May I just come out and say it right there. It rocked. The Opening of Odes & Offerings. 36 poets/36 artists. Some hung out to collaborate, some never met until last night, some didn't show. Though the newspapers forgot to mention it, and the catalogue of poems got ever so slightly mashed, and my friend Robin who is the reason I moved to new Mexico after I met her in 1969 in a Chicago Heights school, the Cottage Grove School to be precise, got robbed at CVS parking lot by Sunflower Market, and my throat practically fell off from meeting and greeting folks, it still rocked. I am so sorry Robin, Thanks for making the effort to come to The Opening until you got robbed. Glad you got your phone and credit cards back. These really are becoming desperate times, sort of post-Apoplectic, I mean friends are being robbed at knife point in Chimayo where before there was only break-ins while we were out.
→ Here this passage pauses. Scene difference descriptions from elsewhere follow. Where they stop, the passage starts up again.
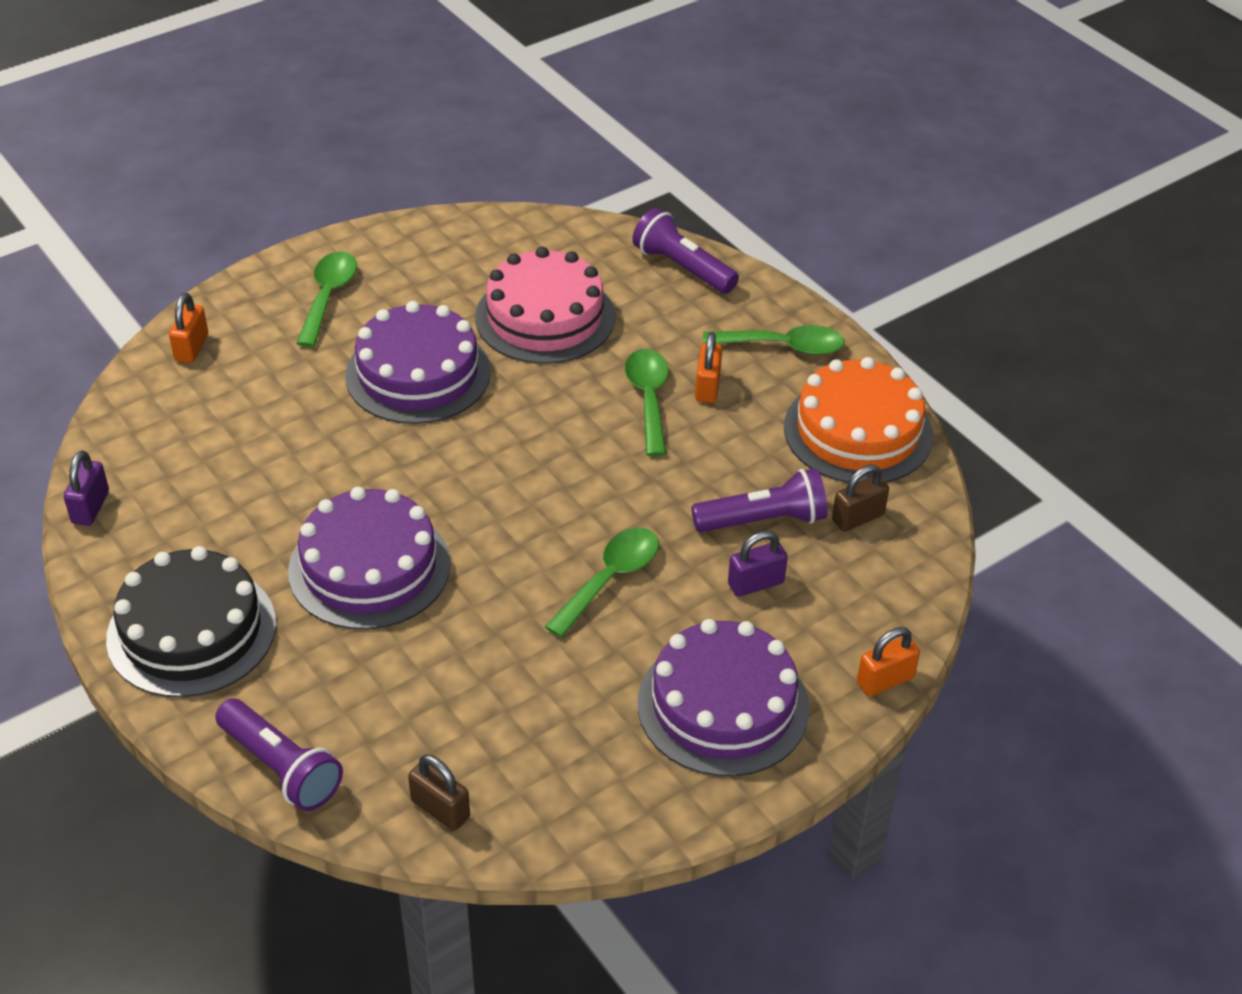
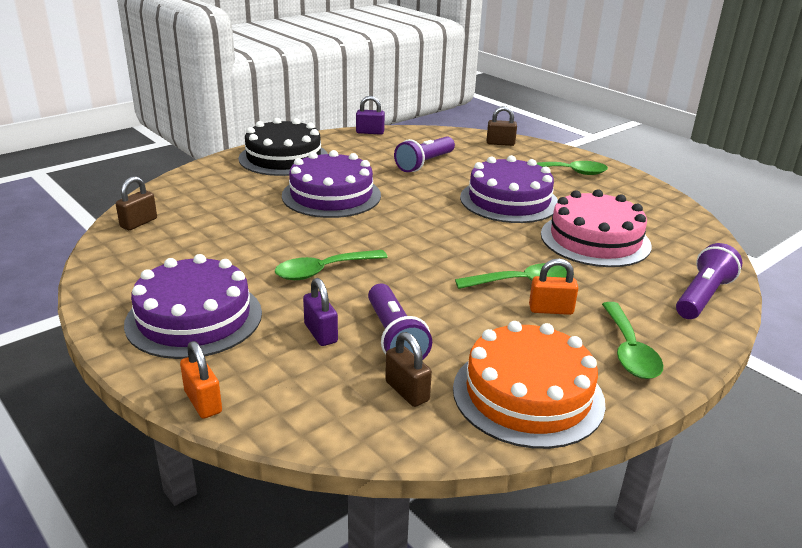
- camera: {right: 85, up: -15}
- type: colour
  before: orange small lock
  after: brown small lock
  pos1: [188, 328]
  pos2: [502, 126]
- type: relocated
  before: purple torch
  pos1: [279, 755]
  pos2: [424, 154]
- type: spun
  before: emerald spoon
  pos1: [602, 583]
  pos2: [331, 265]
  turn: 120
Tobie-who-is-here-on -Sabbatical understands. We are both total devotees to beauty, even thought beauty has gotten a bad name of late. I'm sorry, my mother had a beauty salon and I was dressed and educated by the money she earned in beauty, raised by beauty, answered the phone for beauty, and took out its rollers and pin curls. Last night I raised my poems to the sky to show my mother and father, right there in front of whoever was left in the Gallery After The Show. Oh, the show. I got a bit off track.
Come back, public and newspapers and people not invited or juried in. Come back to beauty and longing and the Poetry Reading Room we set up, comeback to your own work and not being included or being included and whatever creative waves that sets up in you. Two months, fifteen days left. Now I get to experience my other thought, the one I had leaving Boston after college in 1969. The ends of things are intense and you may fall in love or get a boyfriend, or have a sunset as pink and purple as my Uncle Sydney's painting of the mountains that hung in our Pittsburgh dining room.
As I left Boston, the light was bright, I had boys around me, the guy we called The Sun God because he shined with handsome and another high school boyfriend. I met the intensity of endings. Here I am again, how to end the poem? Emily Dickinson said it should feel as if the top of your head blew off. A bit intense for these post-Apoplectic times but I am staring to feel blown away. I want to get back to my writing, to the grandkids, to gardening. I want to sew more PoemHolderstm and sell them so I can spoil the grandkids in a good way. I'm a long way from a new boyfriend, but my husband is looking ultra cute in his new SHELL LUMBER cap and black shirt. End times. New PL times. Who could be more appreciative than I have been to serve. Did I mention that three or four pieces sold and I don't even get a kick-back?